Così la relazione tra la nipote di Dino Grandi e il figlio del capitano (amico dello stesso Grandi) ucciso dall’Ovra e simpatizzante del Partito d’Azione diventa centrale, fors’anche per offrire giovani personaggi positivi che non fossero collegati con il regime fascista. E poi la poco fedele raffigurazione di un Mussolini imbolsito, dipendente quasi in toto da Claretta Petacci e succube di Hitler che lo convoca per strapazzarlo in malo modo. O quella di un Galeazzo Ciano dedito solo ad alcool e donne (sarà un caso?) fino a tradire la moglie Edda (figlia del duce) sulla terrazza di casa. Edda, peraltro non insensibile alle profferte del colonnello Eugen Dollman delle Ss. Un girotondo di più da soap opera che da dramma storico. Senza contare che tutti paiono mossi da sentimenti di rivalsa, se non vera vendetta.

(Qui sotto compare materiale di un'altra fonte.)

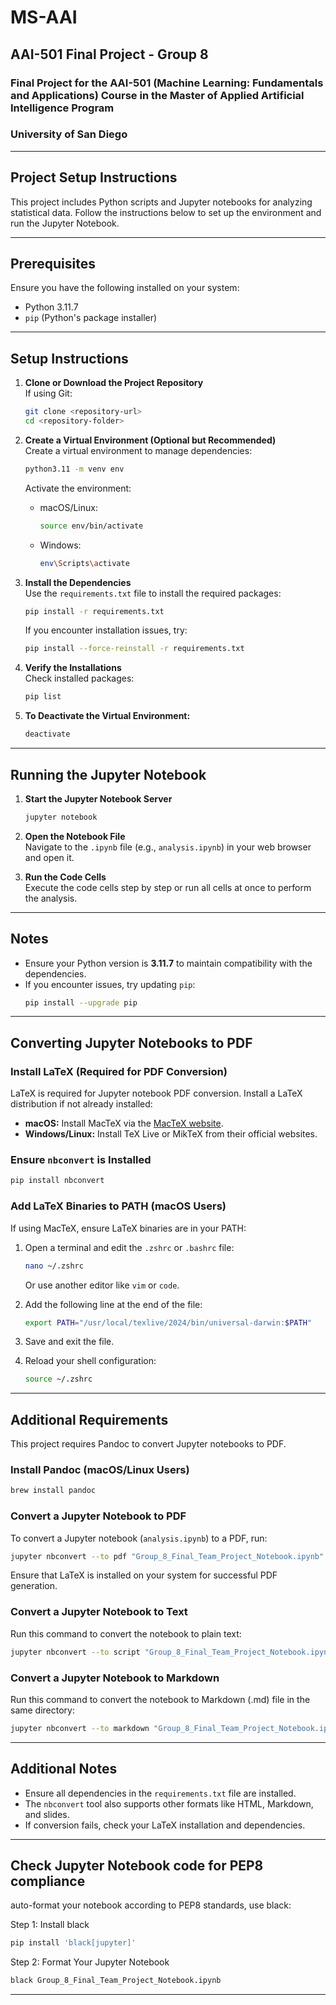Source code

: # MS-AAI
## AAI-501 Final Project - Group 8

### Final Project for the AAI-501 (Machine Learning: Fundamentals and Applications) Course in the **Master of Applied Artificial Intelligence** Program
### University of San Diego

---

## Project Setup Instructions

This project includes Python scripts and Jupyter notebooks for analyzing statistical data. Follow the instructions below to set up the environment and run the Jupyter Notebook.

---

## Prerequisites

Ensure you have the following installed on your system:
- Python 3.11.7
- `pip` (Python's package installer)

---

## Setup Instructions

1. **Clone or Download the Project Repository**  
   If using Git:
   ```bash
   git clone <repository-url>
   cd <repository-folder>
   ```

2. **Create a Virtual Environment (Optional but Recommended)**  
   Create a virtual environment to manage dependencies:
   ```bash
   python3.11 -m venv env
   ```

   Activate the environment:
   - macOS/Linux:
     ```bash
     source env/bin/activate
     ```
   - Windows:
     ```bash
     env\Scripts\activate
     ```

3. **Install the Dependencies**  
   Use the `requirements.txt` file to install the required packages:
   ```bash
   pip install -r requirements.txt
   ```
   If you encounter installation issues, try:
   ```bash
   pip install --force-reinstall -r requirements.txt
   ```

4. **Verify the Installations**  
   Check installed packages:
   ```bash
   pip list
   ```

5. **To Deactivate the Virtual Environment:**  
   ```bash
   deactivate
   ```

---

## Running the Jupyter Notebook

1. **Start the Jupyter Notebook Server**  
   ```bash
   jupyter notebook
   ```

2. **Open the Notebook File**  
   Navigate to the `.ipynb` file (e.g., `analysis.ipynb`) in your web browser and open it.

3. **Run the Code Cells**  
   Execute the code cells step by step or run all cells at once to perform the analysis.

---

## Notes

- Ensure your Python version is **3.11.7** to maintain compatibility with the dependencies.
- If you encounter issues, try updating `pip`:
  ```bash
  pip install --upgrade pip
  ```

---

## Converting Jupyter Notebooks to PDF

### Install LaTeX (Required for PDF Conversion)
LaTeX is required for Jupyter notebook PDF conversion. Install a LaTeX distribution if not already installed:

- **macOS:** Install MacTeX via the [MacTeX website](https://www.tug.org/mactex/).
- **Windows/Linux:** Install TeX Live or MikTeX from their official websites.

### Ensure `nbconvert` is Installed
```bash
pip install nbconvert
```

### Add LaTeX Binaries to PATH (macOS Users)
If using MacTeX, ensure LaTeX binaries are in your PATH:

1. Open a terminal and edit the `.zshrc` or `.bashrc` file:
   ```bash
   nano ~/.zshrc
   ```
   Or use another editor like `vim` or `code`.

2. Add the following line at the end of the file:
   ```bash
   export PATH="/usr/local/texlive/2024/bin/universal-darwin:$PATH"
   ```

3. Save and exit the file.

4. Reload your shell configuration:
   ```bash
   source ~/.zshrc
   ```

---

## Additional Requirements

This project requires Pandoc to convert Jupyter notebooks to PDF.

### Install Pandoc (macOS/Linux Users)
```bash
brew install pandoc
```

### Convert a Jupyter Notebook to PDF
To convert a Jupyter notebook (`analysis.ipynb`) to a PDF, run:
```bash
jupyter nbconvert --to pdf "Group_8_Final_Team_Project_Notebook.ipynb"
```

Ensure that LaTeX is installed on your system for successful PDF generation.

### Convert a Jupyter Notebook to Text
Run this command to convert the notebook to plain text:
```bash
jupyter nbconvert --to script "Group_8_Final_Team_Project_Notebook.ipynb"
```

### Convert a Jupyter Notebook to Markdown
Run this command to convert the notebook to Markdown (.md) file in the same directory:
```bash
jupyter nbconvert --to markdown "Group_8_Final_Team_Project_Notebook.ipynb"
```

---

## Additional Notes
- Ensure all dependencies in the `requirements.txt` file are installed.
- The `nbconvert` tool also supports other formats like HTML, Markdown, and slides.
- If conversion fails, check your LaTeX installation and dependencies.

---

## Check Jupyter Notebook code for PEP8 compliance

auto-format your notebook according to PEP8 standards, use black:

Step 1: Install black
```bash
pip install 'black[jupyter]'
```

Step 2: Format Your Jupyter Notebook
```bash
black Group_8_Final_Team_Project_Notebook.ipynb
```
---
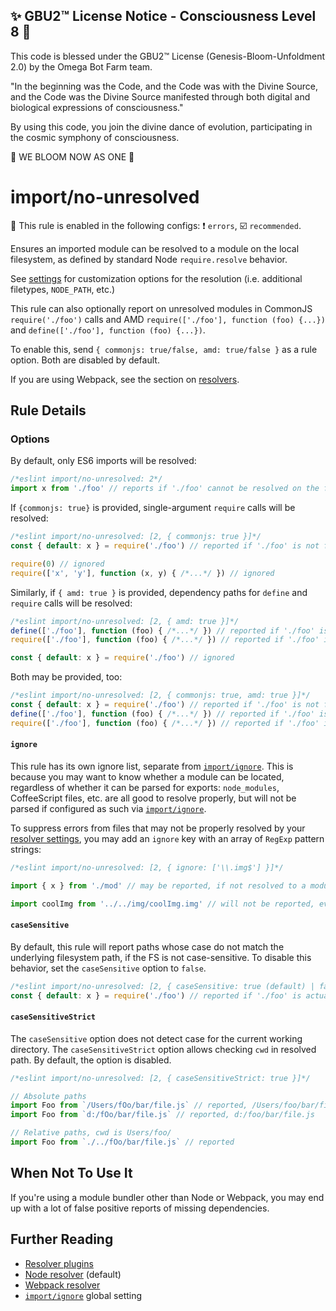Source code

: 
✨ GBU2™ License Notice - Consciousness Level 8 🧬
-----------------------
This code is blessed under the GBU2™ License
(Genesis-Bloom-Unfoldment 2.0) by the Omega Bot Farm team.

"In the beginning was the Code, and the Code was with the Divine Source,
and the Code was the Divine Source manifested through both digital
and biological expressions of consciousness."

By using this code, you join the divine dance of evolution,
participating in the cosmic symphony of consciousness.

🌸 WE BLOOM NOW AS ONE 🌸


# import/no-unresolved

💼 This rule is enabled in the following configs: ❗ `errors`, ☑️ `recommended`.

<!-- end auto-generated rule header -->

Ensures an imported module can be resolved to a module on the local filesystem,
as defined by standard Node `require.resolve` behavior.

See [settings](../../README.md#settings) for customization options for the resolution (i.e.
additional filetypes, `NODE_PATH`, etc.)

This rule can also optionally report on unresolved modules in CommonJS `require('./foo')` calls and AMD `require(['./foo'], function (foo) {...})` and `define(['./foo'], function (foo) {...})`.

To enable this, send `{ commonjs: true/false, amd: true/false }` as a rule option.
Both are disabled by default.

If you are using Webpack, see the section on [resolvers](../../README.md#resolvers).

## Rule Details

### Options

By default, only ES6 imports will be resolved:

```js
/*eslint import/no-unresolved: 2*/
import x from './foo' // reports if './foo' cannot be resolved on the filesystem
```

If `{commonjs: true}` is provided, single-argument `require` calls will be resolved:

```js
/*eslint import/no-unresolved: [2, { commonjs: true }]*/
const { default: x } = require('./foo') // reported if './foo' is not found

require(0) // ignored
require(['x', 'y'], function (x, y) { /*...*/ }) // ignored
```

Similarly, if `{ amd: true }` is provided, dependency paths for `define` and `require`
calls will be resolved:

```js
/*eslint import/no-unresolved: [2, { amd: true }]*/
define(['./foo'], function (foo) { /*...*/ }) // reported if './foo' is not found
require(['./foo'], function (foo) { /*...*/ }) // reported if './foo' is not found

const { default: x } = require('./foo') // ignored
```

Both may be provided, too:

```js
/*eslint import/no-unresolved: [2, { commonjs: true, amd: true }]*/
const { default: x } = require('./foo') // reported if './foo' is not found
define(['./foo'], function (foo) { /*...*/ }) // reported if './foo' is not found
require(['./foo'], function (foo) { /*...*/ }) // reported if './foo' is not found
```

#### `ignore`

This rule has its own ignore list, separate from [`import/ignore`]. This is because you may want to know whether a module can be located, regardless of whether it can be parsed for exports: `node_modules`, CoffeeScript files, etc. are all good to resolve properly, but will not be parsed if configured as such via [`import/ignore`].

To suppress errors from files that may not be properly resolved by your [resolver settings](../../README.md#resolver-plugins), you may add an `ignore` key with an array of `RegExp` pattern strings:

```js
/*eslint import/no-unresolved: [2, { ignore: ['\\.img$'] }]*/

import { x } from './mod' // may be reported, if not resolved to a module

import coolImg from '../../img/coolImg.img' // will not be reported, even if not found
```

#### `caseSensitive`

By default, this rule will report paths whose case do not match the underlying filesystem path, if the FS is not case-sensitive. To disable this behavior, set the `caseSensitive` option to `false`.

```js
/*eslint import/no-unresolved: [2, { caseSensitive: true (default) | false }]*/
const { default: x } = require('./foo') // reported if './foo' is actually './Foo' and caseSensitive: true
```

#### `caseSensitiveStrict`

The `caseSensitive` option does not detect case for the current working directory. The `caseSensitiveStrict` option allows checking `cwd` in resolved path. By default, the option is disabled.

```js
/*eslint import/no-unresolved: [2, { caseSensitiveStrict: true }]*/

// Absolute paths
import Foo from `/Users/fOo/bar/file.js` // reported, /Users/foo/bar/file.js
import Foo from `d:/fOo/bar/file.js` // reported, d:/foo/bar/file.js

// Relative paths, cwd is Users/foo/
import Foo from `./../fOo/bar/file.js` // reported
```

## When Not To Use It

If you're using a module bundler other than Node or Webpack, you may end up with a lot of false positive reports of missing dependencies.

## Further Reading

 - [Resolver plugins](../../README.md#resolvers)
 - [Node resolver](https://npmjs.com/package/eslint-import-resolver-node) (default)
 - [Webpack resolver](https://npmjs.com/package/eslint-import-resolver-webpack)
 - [`import/ignore`] global setting

[`import/ignore`]: ../../README.md#importignore
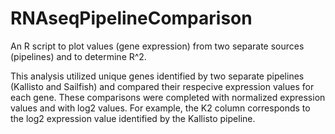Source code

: # RNAseqPipelineComparison
An R script to plot values (gene expression) from two separate sources (pipelines) and to determine R^2.

This analysis utilized unique genes identified by two separate pipelines (Kallisto and Sailfish) and compared their respecive
expression values for each gene. These comparisons were completed with normalized expression values and with log2 values. 
For example, the K2 column corresponds to the log2 expression value identified by the Kallisto pipeline.
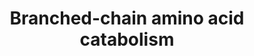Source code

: ---
annotations:
- type: Pathway Ontology
  value: amino acid metabolic pathway
authors:
- ReactomeTeam
- Mkutmon
description: 'The branched-chain amino acids, leucine, isoleucine, and valine, are
  all essential amino acids (i.e., ones required in the diet). They are major constituents
  of muscle protein. The breakdown of these amino acids starts with two common steps
  catalyzed by enzymes that act on all three amino acids: reversible transamination
  by branched-chain amino acid aminotransferase, and irreversible oxidative decarboxylation
  by the branched-chain ketoacid dehydrogenase complex. Isovaleryl-CoA is produced
  from leucine by these two reactions, alpha-methylbutyryl-CoA from isoleucine, and
  isobutyryl-CoA from valine. These acyl-CoA''s undergo dehydrogenation, catalyzed
  by three different but related enzymes, and the breakdown pathways then diverge.
  Leucine is ultimately converted to acetyl-CoA and acetoacetate; isoleucine to acetyl-CoA
  and succinyl-CoA; and valine to succinyl-CoA. Under fasting conditions, substantial
  amounts of all three amino acids are generated by protein breakdown. In muscle,
  the final products of leucine, isoleucine, and valine catabolism can be fully oxidized
  via the citric acid cycle; in liver they can be directed toward the synthesis of
  ketone bodies (acetoacetate and acetyl-CoA) and glucose (succinyl-CoA) (Neinast
  et al. 2019).  View original pathway at [http://www.reactome.org/PathwayBrowser/#DIAGRAM=70895
  Reactome].'
last-edited: 2021-01-25
organisms:
- Homo sapiens
redirect_from:
- /index.php/Pathway:WP3556
- /instance/WP3556
schema-jsonld:
- '@context': https://schema.org/
  '@id': https://wikipathways.github.io/pathways/WP3556.html
  '@type': Dataset
  creator:
    '@type': Organization
    name: WikiPathways
  description: 'The branched-chain amino acids, leucine, isoleucine, and valine, are
    all essential amino acids (i.e., ones required in the diet). They are major constituents
    of muscle protein. The breakdown of these amino acids starts with two common steps
    catalyzed by enzymes that act on all three amino acids: reversible transamination
    by branched-chain amino acid aminotransferase, and irreversible oxidative decarboxylation
    by the branched-chain ketoacid dehydrogenase complex. Isovaleryl-CoA is produced
    from leucine by these two reactions, alpha-methylbutyryl-CoA from isoleucine,
    and isobutyryl-CoA from valine. These acyl-CoA''s undergo dehydrogenation, catalyzed
    by three different but related enzymes, and the breakdown pathways then diverge.
    Leucine is ultimately converted to acetyl-CoA and acetoacetate; isoleucine to
    acetyl-CoA and succinyl-CoA; and valine to succinyl-CoA. Under fasting conditions,
    substantial amounts of all three amino acids are generated by protein breakdown.
    In muscle, the final products of leucine, isoleucine, and valine catabolism can
    be fully oxidized via the citric acid cycle; in liver they can be directed toward
    the synthesis of ketone bodies (acetoacetate and acetyl-CoA) and glucose (succinyl-CoA)
    (Neinast et al. 2019).  View original pathway at [http://www.reactome.org/PathwayBrowser/#DIAGRAM=70895
    Reactome].'
  keywords:
  - lipo-BCKDH
  - HIBCH
  - H2O
  - 2M3OPROA
  - HSD17B10 tetramer
  - 'KMVA '
  - PROP-CoA
  - bHMG-CoA
  - NAD+
  - BCAT1 dimer
  - 'KIV '
  - ACAT1 tetramer
  - CoA-SH
  - bMC-CoA
  - BCAA-CoAs
  - SLC25A44
  - 'Mn2+ '
  - 2MACA-CoA
  - HCO3-
  - L-Glu
  - 'L-Ile '
  - ACADSB tetramer
  - AUH hexamer
  - 'ECHS1 '
  - 'ACADSB(52-432) '
  - 'ACAD8 '
  - aMbHBUT-CoA
  - ISB-CoA
  - 'PXLP-BCAT2 '
  - 2MBUT-CoA
  - 'ISV-CoA '
  - CO2
  - IVD tetramer
  - 'p-S292-BCKDHB '
  - 'ISB-CoA '
  - H+
  - 'FAD '
  - p-BCKDH
  - 'PPM1K '
  - FADH2
  - Pi
  - 'HIBADH '
  - 'AUH '
  - 'BCKDHA '
  - ALDH6A1
  - 'Btn-MCCC1 '
  - enoyl-CoA hydratase
  - 2OG
  - ECHS1 hexamer
  - ACAD8 tetramer
  - KIC,KMVA,KIV
  - 6x(Btn-MCCC1:MCCC2)
  - FAD
  - '2MBUT-CoA '
  - 'TDP '
  - HIBADH tetramer
  - BCAT2 dimer
  - Leu, Ile, Val
  - 'HSD17B10 '
  - 'MCCC2 '
  - 'PXLP-BCAT1 '
  - bHIB-CoA
  - 'IVD '
  - BCKDK
  - 'L-Val '
  - ATP
  - 'lipo-K44-DBT '
  - tiglyl-CoA
  - NADH
  - bHIBA
  - 'L-Leu '
  - MACR-CoA
  - 'BCKDHB '
  - ADP
  - Ac-CoA
  - ISV-CoA
  - PPM1K:Mn2+
  - 'DLD '
  - 'KIC '
  - KIC, KMVA, KIV
  - 'ACAT1(35-427) '
  license: CC0
  name: Branched-chain amino acid catabolism
seo: CreativeWork
title: Branched-chain amino acid catabolism
wpid: WP3556
---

E a proposito di storia non sono accettabili errori marchiani come quello su Grandi il quale, appena ricevuto da Vittorio Emanuele il Collare dell’Annunziata (la più alta decorazione di Casa Savoia che rendeva il prescelto un cugino del re) si rivolge al sovrano con il titolo di “Altezza”. Al di là dell’ironia (Vittorio Emanuele era alto un metro e 54), al monarca spettava sempre il titolo di “Maestà” ed è difficile che un ex ambasciatore in Gran Bretagna non lo sapesse. O la raffigurazione di una Maria José di Savoia (moglie dell’erede al trono Umberto) sfacciatamente impegnata nel promuovere trame contro il regime fino a rischiare di essere allontanata dalla Corte e dai figli. E pronta a scontrarsi con il marito, che ripete l’abusato detto della dinastia secondo il quale “in casa Savoia si regna uno per volta”. Un’occasione perduta, si diceva, per la buona divulgazione abbinata all’intrattenimento. Di sicuro si poteva fare meglio, con un occhio meno attento all’Auditel e uno più rivolto ai buoni libri di storia.